→ **EXERCISE**
Repeat the stretch of entries below from the line with "117: (1144, 555)" through the line with "205: (1157, 352)". Include both ends and add nothing.

→ **WORKING DATA**
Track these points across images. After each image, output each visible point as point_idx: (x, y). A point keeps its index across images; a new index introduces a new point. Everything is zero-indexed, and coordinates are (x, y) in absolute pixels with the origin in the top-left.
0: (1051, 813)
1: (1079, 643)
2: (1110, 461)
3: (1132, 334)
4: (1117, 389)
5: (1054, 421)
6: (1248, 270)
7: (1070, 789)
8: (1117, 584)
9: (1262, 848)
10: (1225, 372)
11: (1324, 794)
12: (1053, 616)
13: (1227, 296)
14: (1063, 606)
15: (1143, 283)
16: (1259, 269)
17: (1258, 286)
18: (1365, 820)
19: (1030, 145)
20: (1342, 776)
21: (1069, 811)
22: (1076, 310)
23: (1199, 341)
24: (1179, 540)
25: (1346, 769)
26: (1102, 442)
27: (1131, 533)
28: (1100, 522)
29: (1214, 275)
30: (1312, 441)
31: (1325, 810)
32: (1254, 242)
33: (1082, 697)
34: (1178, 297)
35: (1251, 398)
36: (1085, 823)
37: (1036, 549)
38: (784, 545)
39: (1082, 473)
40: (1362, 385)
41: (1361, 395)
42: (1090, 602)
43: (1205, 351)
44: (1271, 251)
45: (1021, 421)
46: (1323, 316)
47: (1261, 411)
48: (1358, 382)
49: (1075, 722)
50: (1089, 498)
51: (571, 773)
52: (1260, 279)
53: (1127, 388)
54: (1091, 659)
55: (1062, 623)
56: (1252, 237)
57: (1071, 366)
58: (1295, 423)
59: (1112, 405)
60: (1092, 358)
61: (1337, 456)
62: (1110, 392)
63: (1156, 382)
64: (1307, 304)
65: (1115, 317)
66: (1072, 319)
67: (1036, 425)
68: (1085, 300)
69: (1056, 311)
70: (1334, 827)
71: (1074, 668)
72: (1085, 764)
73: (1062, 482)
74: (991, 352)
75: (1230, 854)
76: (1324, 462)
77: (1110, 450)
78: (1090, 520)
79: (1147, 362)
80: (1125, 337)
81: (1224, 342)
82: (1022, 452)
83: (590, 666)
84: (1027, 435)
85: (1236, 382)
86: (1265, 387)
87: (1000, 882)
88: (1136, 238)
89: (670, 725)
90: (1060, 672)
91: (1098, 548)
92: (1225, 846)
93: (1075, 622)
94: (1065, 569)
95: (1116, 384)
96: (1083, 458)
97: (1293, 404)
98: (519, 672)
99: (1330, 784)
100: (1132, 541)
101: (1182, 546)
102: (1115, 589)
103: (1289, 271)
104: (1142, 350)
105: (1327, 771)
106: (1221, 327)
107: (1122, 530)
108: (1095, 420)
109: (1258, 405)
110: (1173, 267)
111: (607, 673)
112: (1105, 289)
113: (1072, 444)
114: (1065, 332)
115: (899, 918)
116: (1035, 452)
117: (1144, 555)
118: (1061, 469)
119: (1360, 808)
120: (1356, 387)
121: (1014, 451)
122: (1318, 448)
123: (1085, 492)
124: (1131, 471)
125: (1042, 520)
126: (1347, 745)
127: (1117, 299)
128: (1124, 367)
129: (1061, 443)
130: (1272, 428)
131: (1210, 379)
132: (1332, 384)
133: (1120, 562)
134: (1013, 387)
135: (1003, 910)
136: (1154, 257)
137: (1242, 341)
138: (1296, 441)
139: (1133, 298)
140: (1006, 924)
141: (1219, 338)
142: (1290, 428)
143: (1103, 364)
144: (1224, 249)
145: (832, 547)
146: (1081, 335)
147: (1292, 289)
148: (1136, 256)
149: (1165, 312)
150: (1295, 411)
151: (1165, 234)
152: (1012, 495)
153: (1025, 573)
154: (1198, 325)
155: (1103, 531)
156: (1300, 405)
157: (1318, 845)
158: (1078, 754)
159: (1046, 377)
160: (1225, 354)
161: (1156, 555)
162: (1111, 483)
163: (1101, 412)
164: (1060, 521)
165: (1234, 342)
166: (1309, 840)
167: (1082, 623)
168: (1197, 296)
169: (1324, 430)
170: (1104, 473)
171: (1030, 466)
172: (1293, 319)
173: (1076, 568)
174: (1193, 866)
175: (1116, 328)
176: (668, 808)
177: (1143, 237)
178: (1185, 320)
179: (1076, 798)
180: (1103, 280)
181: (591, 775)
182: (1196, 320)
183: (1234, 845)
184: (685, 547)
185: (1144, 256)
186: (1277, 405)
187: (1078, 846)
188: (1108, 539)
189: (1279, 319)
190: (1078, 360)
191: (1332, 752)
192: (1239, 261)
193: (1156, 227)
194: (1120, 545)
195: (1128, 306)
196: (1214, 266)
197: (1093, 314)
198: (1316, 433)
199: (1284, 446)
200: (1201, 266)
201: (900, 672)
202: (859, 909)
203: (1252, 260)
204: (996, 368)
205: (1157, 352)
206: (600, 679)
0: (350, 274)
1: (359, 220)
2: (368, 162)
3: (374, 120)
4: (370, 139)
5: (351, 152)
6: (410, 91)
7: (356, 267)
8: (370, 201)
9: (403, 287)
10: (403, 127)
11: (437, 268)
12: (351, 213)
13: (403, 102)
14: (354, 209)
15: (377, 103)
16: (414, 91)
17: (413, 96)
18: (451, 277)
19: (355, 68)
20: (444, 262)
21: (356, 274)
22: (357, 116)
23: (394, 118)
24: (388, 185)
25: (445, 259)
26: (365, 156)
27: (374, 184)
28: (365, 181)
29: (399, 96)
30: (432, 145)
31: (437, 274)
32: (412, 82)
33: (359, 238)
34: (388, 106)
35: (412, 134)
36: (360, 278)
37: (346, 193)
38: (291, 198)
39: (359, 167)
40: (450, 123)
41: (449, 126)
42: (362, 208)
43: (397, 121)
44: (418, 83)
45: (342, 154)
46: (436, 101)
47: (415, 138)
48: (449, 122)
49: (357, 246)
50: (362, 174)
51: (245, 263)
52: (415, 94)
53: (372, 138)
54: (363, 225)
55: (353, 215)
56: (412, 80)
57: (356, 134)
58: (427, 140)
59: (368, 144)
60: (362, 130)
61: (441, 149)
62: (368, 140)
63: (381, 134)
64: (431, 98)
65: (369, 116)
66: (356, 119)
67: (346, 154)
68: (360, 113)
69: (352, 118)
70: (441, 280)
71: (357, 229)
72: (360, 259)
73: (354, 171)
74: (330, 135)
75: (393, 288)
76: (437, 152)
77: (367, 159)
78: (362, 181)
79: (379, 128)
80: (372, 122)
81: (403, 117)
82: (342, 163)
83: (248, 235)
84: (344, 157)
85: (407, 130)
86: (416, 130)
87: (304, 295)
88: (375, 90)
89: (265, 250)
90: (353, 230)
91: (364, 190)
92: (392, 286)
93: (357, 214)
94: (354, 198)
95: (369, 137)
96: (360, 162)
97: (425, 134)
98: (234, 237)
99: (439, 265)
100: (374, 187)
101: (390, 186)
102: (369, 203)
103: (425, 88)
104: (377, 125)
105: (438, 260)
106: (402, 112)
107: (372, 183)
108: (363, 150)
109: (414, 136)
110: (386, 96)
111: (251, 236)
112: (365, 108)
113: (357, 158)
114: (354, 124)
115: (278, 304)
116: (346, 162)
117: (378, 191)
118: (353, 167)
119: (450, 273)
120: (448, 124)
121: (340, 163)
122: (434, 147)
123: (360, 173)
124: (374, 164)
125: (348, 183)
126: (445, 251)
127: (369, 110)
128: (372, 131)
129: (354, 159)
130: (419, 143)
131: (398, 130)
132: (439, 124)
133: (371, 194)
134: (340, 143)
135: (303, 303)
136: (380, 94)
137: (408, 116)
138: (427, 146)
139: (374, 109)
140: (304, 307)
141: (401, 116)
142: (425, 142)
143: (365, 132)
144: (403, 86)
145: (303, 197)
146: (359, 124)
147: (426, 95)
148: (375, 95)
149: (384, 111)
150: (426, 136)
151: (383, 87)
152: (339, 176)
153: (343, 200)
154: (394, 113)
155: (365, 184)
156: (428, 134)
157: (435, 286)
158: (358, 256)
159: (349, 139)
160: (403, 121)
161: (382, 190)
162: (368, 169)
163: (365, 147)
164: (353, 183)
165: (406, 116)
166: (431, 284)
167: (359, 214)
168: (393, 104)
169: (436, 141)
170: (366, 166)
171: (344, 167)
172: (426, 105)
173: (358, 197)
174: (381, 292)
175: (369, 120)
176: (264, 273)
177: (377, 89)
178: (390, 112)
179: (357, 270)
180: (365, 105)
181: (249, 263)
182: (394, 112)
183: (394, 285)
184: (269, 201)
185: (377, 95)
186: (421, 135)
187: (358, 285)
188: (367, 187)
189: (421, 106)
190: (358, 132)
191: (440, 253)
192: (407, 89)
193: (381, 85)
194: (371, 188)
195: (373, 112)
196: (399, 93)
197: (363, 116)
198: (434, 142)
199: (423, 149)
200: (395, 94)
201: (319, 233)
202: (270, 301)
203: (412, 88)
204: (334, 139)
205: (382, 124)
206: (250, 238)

→ **ANSWER**
117: (1144, 555)
118: (1061, 469)
119: (1360, 808)
120: (1356, 387)
121: (1014, 451)
122: (1318, 448)
123: (1085, 492)
124: (1131, 471)
125: (1042, 520)
126: (1347, 745)
127: (1117, 299)
128: (1124, 367)
129: (1061, 443)
130: (1272, 428)
131: (1210, 379)
132: (1332, 384)
133: (1120, 562)
134: (1013, 387)
135: (1003, 910)
136: (1154, 257)
137: (1242, 341)
138: (1296, 441)
139: (1133, 298)
140: (1006, 924)
141: (1219, 338)
142: (1290, 428)
143: (1103, 364)
144: (1224, 249)
145: (832, 547)
146: (1081, 335)
147: (1292, 289)
148: (1136, 256)
149: (1165, 312)
150: (1295, 411)
151: (1165, 234)
152: (1012, 495)
153: (1025, 573)
154: (1198, 325)
155: (1103, 531)
156: (1300, 405)
157: (1318, 845)
158: (1078, 754)
159: (1046, 377)
160: (1225, 354)
161: (1156, 555)
162: (1111, 483)
163: (1101, 412)
164: (1060, 521)
165: (1234, 342)
166: (1309, 840)
167: (1082, 623)
168: (1197, 296)
169: (1324, 430)
170: (1104, 473)
171: (1030, 466)
172: (1293, 319)
173: (1076, 568)
174: (1193, 866)
175: (1116, 328)
176: (668, 808)
177: (1143, 237)
178: (1185, 320)
179: (1076, 798)
180: (1103, 280)
181: (591, 775)
182: (1196, 320)
183: (1234, 845)
184: (685, 547)
185: (1144, 256)
186: (1277, 405)
187: (1078, 846)
188: (1108, 539)
189: (1279, 319)
190: (1078, 360)
191: (1332, 752)
192: (1239, 261)
193: (1156, 227)
194: (1120, 545)
195: (1128, 306)
196: (1214, 266)
197: (1093, 314)
198: (1316, 433)
199: (1284, 446)
200: (1201, 266)
201: (900, 672)
202: (859, 909)
203: (1252, 260)
204: (996, 368)
205: (1157, 352)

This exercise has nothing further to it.